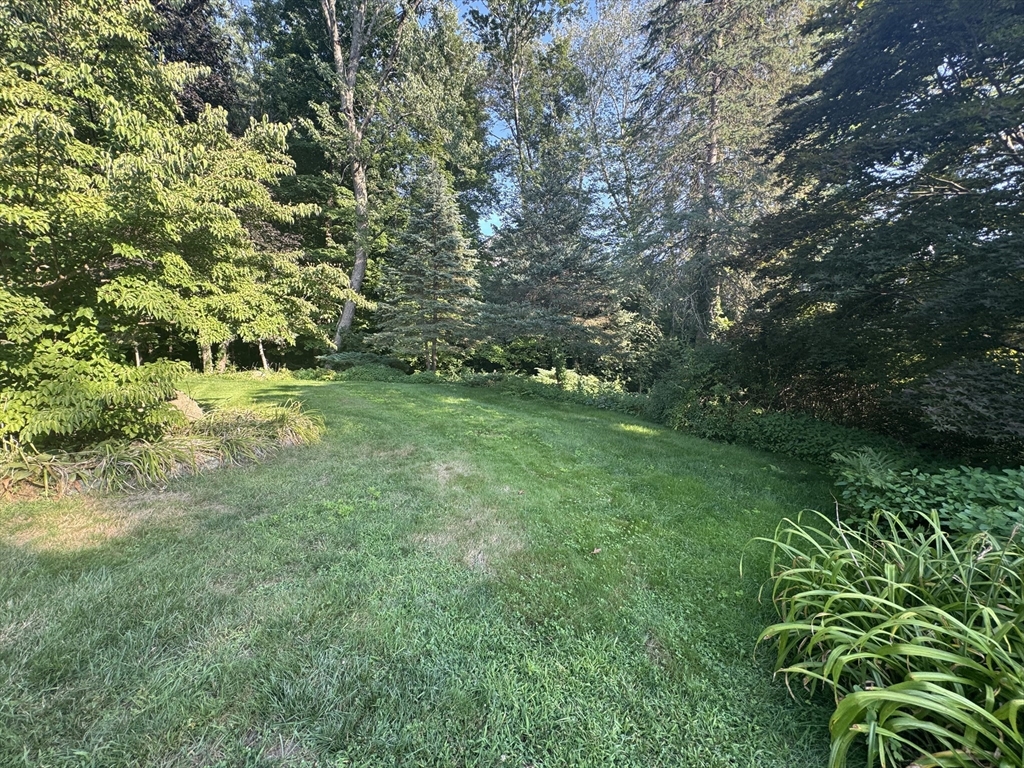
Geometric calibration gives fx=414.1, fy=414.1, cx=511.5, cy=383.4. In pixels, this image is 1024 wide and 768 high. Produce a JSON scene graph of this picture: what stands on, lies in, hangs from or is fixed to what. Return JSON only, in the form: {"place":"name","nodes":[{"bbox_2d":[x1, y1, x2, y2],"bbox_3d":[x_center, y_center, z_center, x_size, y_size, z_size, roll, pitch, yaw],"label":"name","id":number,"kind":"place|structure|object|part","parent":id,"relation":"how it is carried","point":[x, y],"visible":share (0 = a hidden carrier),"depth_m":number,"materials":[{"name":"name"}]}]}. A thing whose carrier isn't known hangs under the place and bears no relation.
{"place":"outdoors","nodes":[
{"label":"outdoors","id":0,"kind":"place"},
{"bbox_2d":[0,398,323,499],"label":"ornamental grass","id":1,"kind":"structure","parent":0,"point":[193,454],"visible":0.81,"materials":[{"name":"green plant"}]},
{"bbox_2d":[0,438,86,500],"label":"grass clump","id":2,"kind":"object","parent":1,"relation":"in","point":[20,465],"visible":0.72,"depth_m":4.10,"materials":[{"name":"green plant"}]},
{"bbox_2d":[188,399,326,461],"bbox_3d":[-3.651,0.610,6.111,1.988,0.654,2.115,0,9,-1],"label":"grass clump","id":3,"kind":"object","parent":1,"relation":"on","point":[283,431],"visible":0.78,"depth_m":5.90,"materials":[{"name":"green plant"}]},
{"bbox_2d":[0,371,858,767],"label":"lawn","id":4,"kind":"structure","parent":0,"point":[478,409],"materials":[{"name":"green plant"}]},
{"bbox_2d":[166,390,204,421],"bbox_3d":[-5.448,0.435,6.702,0.888,0.635,0.835,2,10,12],"label":"rock","id":5,"kind":"object","parent":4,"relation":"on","point":[185,403],"visible":0.47,"depth_m":6.56,"materials":[{"name":"stone"}]},
{"bbox_2d":[589,546,601,554],"bbox_3d":[0.651,1.297,3.231,0.103,0.031,0.093,-4,10,-26],"label":"fallen leaf","id":6,"kind":"object","parent":4,"relation":"on","point":[596,551],"visible":0.99,"depth_m":3.22,"materials":[{"name":"brown"}]},
{"bbox_2d":[231,0,645,239],"label":"sky","id":7,"kind":"structure","parent":0,"point":[492,222],"materials":[{"name":"blue"}]},
{"label":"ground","id":8,"kind":"structure","parent":0},
{"bbox_2d":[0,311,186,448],"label":"shrub","id":9,"kind":"object","parent":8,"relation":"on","point":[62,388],"visible":0.87,"depth_m":4.60,"materials":[{"name":"green plant"}]},
{"bbox_2d":[0,0,348,438],"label":"deciduous tree","id":10,"kind":"object","parent":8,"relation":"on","point":[181,261],"visible":0.99,"depth_m":5.32,"materials":[{"name":"green plant"}]},
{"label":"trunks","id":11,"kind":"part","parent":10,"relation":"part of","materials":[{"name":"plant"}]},
{"label":"tree trunk","id":12,"kind":"part","parent":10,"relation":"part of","materials":[{"name":"wood"}]},
{"bbox_2d":[147,0,241,125],"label":"tree","id":13,"kind":"object","parent":8,"relation":"on","point":[210,78],"visible":0.22,"depth_m":15.07,"materials":[{"name":"brown plant"}]},
{"bbox_2d":[316,350,402,373],"bbox_3d":[-5.825,-0.794,15.664,3.067,0.971,2.537,0,9,-1],"label":"shrub","id":14,"kind":"object","parent":8,"relation":"on","point":[352,356],"visible":0.65,"depth_m":15.19,"materials":[{"name":"green plant"}]},
{"bbox_2d":[319,0,420,353],"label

• [Problem to work on]: Each line of the data must be restated exactly, and the pictures must be left out.

• [Solution below]:
Geometric calibration gives fx=414.1, fy=414.1, cx=511.5, cy=383.4. In pixels, this image is 1024 wide and 768 high. Produce a JSON scene graph of this picture: what stands on, lies in, hangs from or is fixed to what. Return JSON only, in the form: {"place":"name","nodes":[{"bbox_2d":[x1, y1, x2, y2],"bbox_3d":[x_center, y_center, z_center, x_size, y_size, z_size, roll, pitch, yaw],"label":"name","id":number,"kind":"place|structure|object|part","parent":id,"relation":"how it is carried","point":[x, y],"visible":share (0 = a hidden carrier),"depth_m":number,"materials":[{"name":"name"}]}]}. A thing whose carrier isn't known hangs under the place and bears no relation.
{"place":"outdoors","nodes":[
{"label":"outdoors","id":0,"kind":"place"},
{"bbox_2d":[0,398,323,499],"label":"ornamental grass","id":1,"kind":"structure","parent":0,"point":[193,454],"visible":0.81,"materials":[{"name":"green plant"}]},
{"bbox_2d":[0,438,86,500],"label":"grass clump","id":2,"kind":"object","parent":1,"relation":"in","point":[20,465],"visible":0.72,"depth_m":4.10,"materials":[{"name":"green plant"}]},
{"bbox_2d":[188,399,326,461],"bbox_3d":[-3.651,0.610,6.111,1.988,0.654,2.115,0,9,-1],"label":"grass clump","id":3,"kind":"object","parent":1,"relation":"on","point":[283,431],"visible":0.78,"depth_m":5.90,"materials":[{"name":"green plant"}]},
{"bbox_2d":[0,371,858,767],"label":"lawn","id":4,"kind":"structure","parent":0,"point":[478,409],"materials":[{"name":"green plant"}]},
{"bbox_2d":[166,390,204,421],"bbox_3d":[-5.448,0.435,6.702,0.888,0.635,0.835,2,10,12],"label":"rock","id":5,"kind":"object","parent":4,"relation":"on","point":[185,403],"visible":0.47,"depth_m":6.56,"materials":[{"name":"stone"}]},
{"bbox_2d":[589,546,601,554],"bbox_3d":[0.651,1.297,3.231,0.103,0.031,0.093,-4,10,-26],"label":"fallen leaf","id":6,"kind":"object","parent":4,"relation":"on","point":[596,551],"visible":0.99,"depth_m":3.22,"materials":[{"name":"brown"}]},
{"bbox_2d":[231,0,645,239],"label":"sky","id":7,"kind":"structure","parent":0,"point":[492,222],"materials":[{"name":"blue"}]},
{"label":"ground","id":8,"kind":"structure","parent":0},
{"bbox_2d":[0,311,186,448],"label":"shrub","id":9,"kind":"object","parent":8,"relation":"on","point":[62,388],"visible":0.87,"depth_m":4.60,"materials":[{"name":"green plant"}]},
{"bbox_2d":[0,0,348,438],"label":"deciduous tree","id":10,"kind":"object","parent":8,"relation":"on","point":[181,261],"visible":0.99,"depth_m":5.32,"materials":[{"name":"green plant"}]},
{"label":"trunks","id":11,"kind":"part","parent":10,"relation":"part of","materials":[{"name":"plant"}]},
{"label":"tree trunk","id":12,"kind":"part","parent":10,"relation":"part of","materials":[{"name":"wood"}]},
{"bbox_2d":[147,0,241,125],"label":"tree","id":13,"kind":"object","parent":8,"relation":"on","point":[210,78],"visible":0.22,"depth_m":15.07,"materials":[{"name":"brown plant"}]},
{"bbox_2d":[316,350,402,373],"bbox_3d":[-5.825,-0.794,15.664,3.067,0.971,2.537,0,9,-1],"label":"shrub","id":14,"kind":"object","parent":8,"relation":"on","point":[352,356],"visible":0.65,"depth_m":15.19,"materials":[{"name":"green plant"}]},
{"bbox_2d":[319,0,420,353],"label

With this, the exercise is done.